[Rendered images with source text]
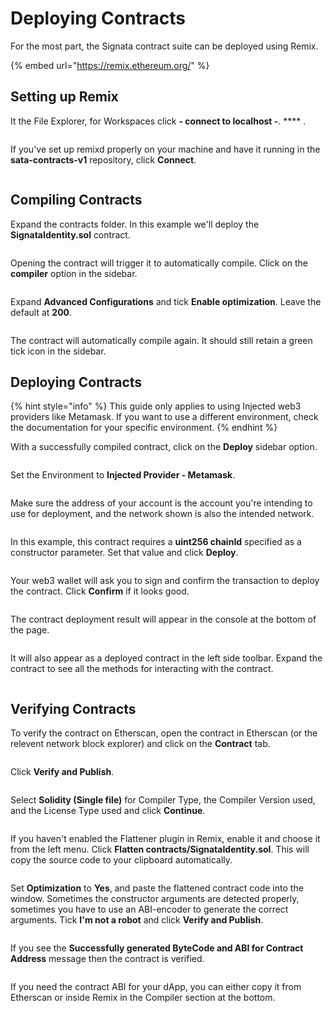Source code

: # Deploying Contracts

For the most part, the Signata contract suite can be deployed using Remix.

{% embed url="https://remix.ethereum.org/" %}

## Setting up Remix

It the File Explorer, for Workspaces click **- connect to localhost -**. **** .

<figure><img src="../.gitbook/assets/image (26).png" alt=""><figcaption></figcaption></figure>

If you've set up remixd properly on your machine and have it running in the **sata-contracts-v1** repository, click **Connect**.

<figure><img src="../.gitbook/assets/image (17) (3).png" alt=""><figcaption></figcaption></figure>

## Compiling Contracts

Expand the contracts folder. In this example we'll deploy the **SignataIdentity.sol** contract.

<figure><img src="../.gitbook/assets/image (25).png" alt=""><figcaption></figcaption></figure>

Opening the contract will trigger it to automatically compile. Click on the **compiler** option in the sidebar.

<figure><img src="../.gitbook/assets/image (4) (1).png" alt=""><figcaption></figcaption></figure>

Expand **Advanced Configurations** and tick **Enable optimization**. Leave the default at **200**.

<figure><img src="../.gitbook/assets/image (8) (4).png" alt=""><figcaption></figcaption></figure>

The contract will automatically compile again. It should still retain a green tick icon in the sidebar.

## Deploying Contracts

{% hint style="info" %}
This guide only applies to using Injected web3 providers like Metamask. If you want to use a different environment, check the documentation for your specific environment.
{% endhint %}

With a successfully compiled contract, click on the **Deploy** sidebar option.

<figure><img src="../.gitbook/assets/image (27).png" alt=""><figcaption></figcaption></figure>

Set the Environment to **Injected Provider - Metamask**.

<figure><img src="../.gitbook/assets/image (10).png" alt=""><figcaption></figcaption></figure>

Make sure the address of your account is the account you're intending to use for deployment, and the network shown is also the intended network.

<figure><img src="../.gitbook/assets/image (4).png" alt=""><figcaption></figcaption></figure>

In this example, this contract requires a **uint256 chainId** specified as a constructor parameter. Set that value and click **Deploy**.

<figure><img src="../.gitbook/assets/image (28).png" alt=""><figcaption></figcaption></figure>

Your web3 wallet will ask you to sign and confirm the transaction to deploy the contract. Click **Confirm** if it looks good.

<figure><img src="../.gitbook/assets/image (14).png" alt=""><figcaption></figcaption></figure>

The contract deployment result will appear in the console at the bottom of the page.

<figure><img src="../.gitbook/assets/image (12) (2).png" alt=""><figcaption></figcaption></figure>

It will also appear as a deployed contract in the left side toolbar. Expand the contract to see all the methods for interacting with the contract.

<figure><img src="../.gitbook/assets/image (5).png" alt=""><figcaption></figcaption></figure>

## Verifying Contracts

To verify the contract on Etherscan, open the contract in Etherscan (or the relevent network block explorer) and click on the **Contract** tab.

<figure><img src="../.gitbook/assets/image (13) (1).png" alt=""><figcaption></figcaption></figure>

Click **Verify and Publish**.

<figure><img src="../.gitbook/assets/image (29).png" alt=""><figcaption></figcaption></figure>

Select **Solidity (Single file)** for Compiler Type, the Compiler Version used, and the License Type used and click **Continue**.

<figure><img src="../.gitbook/assets/image (24).png" alt=""><figcaption></figcaption></figure>

If you haven't enabled the Flattener plugin in Remix, enable it and choose it from the left menu. Click **Flatten contracts/SignataIdentity.sol**. This will copy the source code to your clipboard automatically.

<figure><img src="../.gitbook/assets/image (11).png" alt=""><figcaption></figcaption></figure>

Set **Optimization** to **Yes**, and paste the flattened contract code into the window. Sometimes the constructor arguments are detected properly, sometimes you have to use an ABI-encoder to generate the correct arguments. Tick **I'm not a robot** and click **Verify and Publish**.

<figure><img src="../.gitbook/assets/image (9) (3).png" alt=""><figcaption></figcaption></figure>

If you see the **Successfully generated ByteCode and ABI for Contract Address** message then the contract is verified.

<figure><img src="../.gitbook/assets/image (20).png" alt=""><figcaption></figcaption></figure>

If you need the contract ABI for your dApp, you can either copy it from Etherscan or inside Remix in the Compiler section at the bottom.

<figure><img src="../.gitbook/assets/image (16).png" alt=""><figcaption></figcaption></figure>
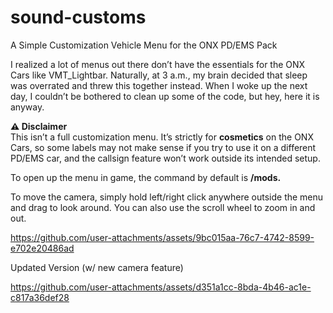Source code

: # sound-customs
A Simple Customization Vehicle Menu for the ONX PD/EMS Pack

I realized a lot of menus out there don’t have the essentials for the ONX Cars like VMT_Lightbar. Naturally, at 3 a.m., my brain decided that sleep was overrated and threw this together instead. When I woke up the next day, I couldn’t be bothered to clean up some of the code, but hey, here it is anyway.

**⚠️ Disclaimer**  
This isn’t a full customization menu. It’s strictly for **cosmetics** on the ONX Cars, so some labels may not make sense if you try to use it on a different PD/EMS car, and the callsign feature won’t work outside its intended setup.  

To open up the menu in game, the command by default is **/mods.** 

To move the camera, simply hold left/right click anywhere outside the menu and drag to look around. You can also use the scroll wheel to zoom in and out.

https://github.com/user-attachments/assets/9bc015aa-76c7-4742-8599-e702e20486ad

Updated Version (w/ new camera feature)

https://github.com/user-attachments/assets/d351a1cc-8bda-4b46-ac1e-c817a36def28

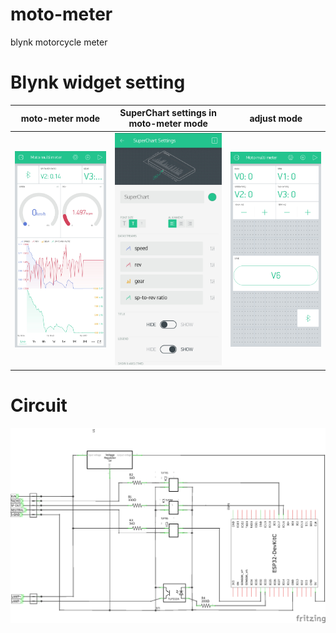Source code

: # moto-meter
blynk motorcycle meter 
# Blynk widget setting
| moto-meter mode | SuperChart settings in moto-meter mode | adjust mode |
|---|---|---|
|![Blynk Widget 1](images/Blynk_widgets_1.JPG)|![Blynk Widget 2](images/Blynk_widgets_2.JPG)|![Blynk Widget adjustmode](images/Blynk_widgets_adjustmode.JPG)|
# Circuit
![Circuit](images/ESP32_moto-meter_circuit.png)
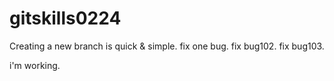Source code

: # gitskills0224
Creating a new branch is quick & simple.
fix one bug.
fix bug102.
fix bug103.


i'm working.

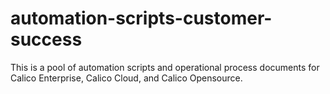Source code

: # automation-scripts-customer-success
This is a pool of automation scripts and operational process documents for Calico Enterprise, Calico Cloud, and Calico Opensource.
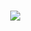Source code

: ###

<div align="center">  
    <img src="https://readme-typing-svg.herokuapp.com?font=Fira+Code&weight=500&size=40&pause=1000&color=00FF2F&center=true&vCenter=true&width=560&height=70&lines=Hola+Soy+Keima%21+%F0%9F%91%8B">  
</div>

###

Requirement: Copy out every line of the material above word for word, leaving out the pictures themselves.

Answer for the task:
Source code

: # Deploying Contracts

For the most part, the Signata contract suite can be deployed using Remix.

{% embed url="https://remix.ethereum.org/" %}

## Setting up Remix

It the File Explorer, for Workspaces click **- connect to localhost -**. **** .

<figure><img src="../.gitbook/assets/image (26).png" alt=""><figcaption></figcaption></figure>

If you've set up remixd properly on your machine and have it running in the **sata-contracts-v1** repository, click **Connect**.

<figure><img src="../.gitbook/assets/image (17) (3).png" alt=""><figcaption></figcaption></figure>

## Compiling Contracts

Expand the contracts folder. In this example we'll deploy the **SignataIdentity.sol** contract.

<figure><img src="../.gitbook/assets/image (25).png" alt=""><figcaption></figcaption></figure>

Opening the contract will trigger it to automatically compile. Click on the **compiler** option in the sidebar.

<figure><img src="../.gitbook/assets/image (4) (1).png" alt=""><figcaption></figcaption></figure>

Expand **Advanced Configurations** and tick **Enable optimization**. Leave the default at **200**.

<figure><img src="../.gitbook/assets/image (8) (4).png" alt=""><figcaption></figcaption></figure>

The contract will automatically compile again. It should still retain a green tick icon in the sidebar.

## Deploying Contracts

{% hint style="info" %}
This guide only applies to using Injected web3 providers like Metamask. If you want to use a different environment, check the documentation for your specific environment.
{% endhint %}

With a successfully compiled contract, click on the **Deploy** sidebar option.

<figure><img src="../.gitbook/assets/image (27).png" alt=""><figcaption></figcaption></figure>

Set the Environment to **Injected Provider - Metamask**.

<figure><img src="../.gitbook/assets/image (10).png" alt=""><figcaption></figcaption></figure>

Make sure the address of your account is the account you're intending to use for deployment, and the network shown is also the intended network.

<figure><img src="../.gitbook/assets/image (4).png" alt=""><figcaption></figcaption></figure>

In this example, this contract requires a **uint256 chainId** specified as a constructor parameter. Set that value and click **Deploy**.

<figure><img src="../.gitbook/assets/image (28).png" alt=""><figcaption></figcaption></figure>

Your web3 wallet will ask you to sign and confirm the transaction to deploy the contract. Click **Confirm** if it looks good.

<figure><img src="../.gitbook/assets/image (14).png" alt=""><figcaption></figcaption></figure>

The contract deployment result will appear in the console at the bottom of the page.

<figure><img src="../.gitbook/assets/image (12) (2).png" alt=""><figcaption></figcaption></figure>

It will also appear as a deployed contract in the left side toolbar. Expand the contract to see all the methods for interacting with the contract.

<figure><img src="../.gitbook/assets/image (5).png" alt=""><figcaption></figcaption></figure>

## Verifying Contracts

To verify the contract on Etherscan, open the contract in Etherscan (or the relevent network block explorer) and click on the **Contract** tab.

<figure><img src="../.gitbook/assets/image (13) (1).png" alt=""><figcaption></figcaption></figure>

Click **Verify and Publish**.

<figure><img src="../.gitbook/assets/image (29).png" alt=""><figcaption></figcaption></figure>

Select **Solidity (Single file)** for Compiler Type, the Compiler Version used, and the License Type used and click **Continue**.

<figure><img src="../.gitbook/assets/image (24).png" alt=""><figcaption></figcaption></figure>

If you haven't enabled the Flattener plugin in Remix, enable it and choose it from the left menu. Click **Flatten contracts/SignataIdentity.sol**. This will copy the source code to your clipboard automatically.

<figure><img src="../.gitbook/assets/image (11).png" alt=""><figcaption></figcaption></figure>

Set **Optimization** to **Yes**, and paste the flattened contract code into the window. Sometimes the constructor arguments are detected properly, sometimes you have to use an ABI-encoder to generate the correct arguments. Tick **I'm not a robot** and click **Verify and Publish**.

<figure><img src="../.gitbook/assets/image (9) (3).png" alt=""><figcaption></figcaption></figure>

If you see the **Successfully generated ByteCode and ABI for Contract Address** message then the contract is verified.

<figure><img src="../.gitbook/assets/image (20).png" alt=""><figcaption></figcaption></figure>

If you need the contract ABI for your dApp, you can either copy it from Etherscan or inside Remix in the Compiler section at the bottom.

<figure><img src="../.gitbook/assets/image (16).png" alt=""><figcaption></figcaption></figure>
Source code

: # sound-customs
A Simple Customization Vehicle Menu for the ONX PD/EMS Pack

I realized a lot of menus out there don’t have the essentials for the ONX Cars like VMT_Lightbar. Naturally, at 3 a.m., my brain decided that sleep was overrated and threw this together instead. When I woke up the next day, I couldn’t be bothered to clean up some of the code, but hey, here it is anyway.

**⚠️ Disclaimer**  
This isn’t a full customization menu. It’s strictly for **cosmetics** on the ONX Cars, so some labels may not make sense if you try to use it on a different PD/EMS car, and the callsign feature won’t work outside its intended setup.  

To open up the menu in game, the command by default is **/mods.** 

To move the camera, simply hold left/right click anywhere outside the menu and drag to look around. You can also use the scroll wheel to zoom in and out.

https://github.com/user-attachments/assets/9bc015aa-76c7-4742-8599-e702e20486ad

Updated Version (w/ new camera feature)

https://github.com/user-attachments/assets/d351a1cc-8bda-4b46-ac1e-c817a36def28

Source code

: # moto-meter
blynk motorcycle meter 
# Blynk widget setting
| moto-meter mode | SuperChart settings in moto-meter mode | adjust mode |
|---|---|---|
|![Blynk Widget 1](images/Blynk_widgets_1.JPG)|![Blynk Widget 2](images/Blynk_widgets_2.JPG)|![Blynk Widget adjustmode](images/Blynk_widgets_adjustmode.JPG)|
# Circuit
![Circuit](images/ESP32_moto-meter_circuit.png)
Source code

: # gitskills0224
Creating a new branch is quick & simple.
fix one bug.
fix bug102.
fix bug103.


i'm working.

Source code

: # automation-scripts-customer-success
This is a pool of automation scripts and operational process documents for Calico Enterprise, Calico Cloud, and Calico Opensource.
Source code

: ###

<div align="center">  
    <img src="https://readme-typing-svg.herokuapp.com?font=Fira+Code&weight=500&size=40&pause=1000&color=00FF2F&center=true&vCenter=true&width=560&height=70&lines=Hola+Soy+Keima%21+%F0%9F%91%8B">  
</div>

###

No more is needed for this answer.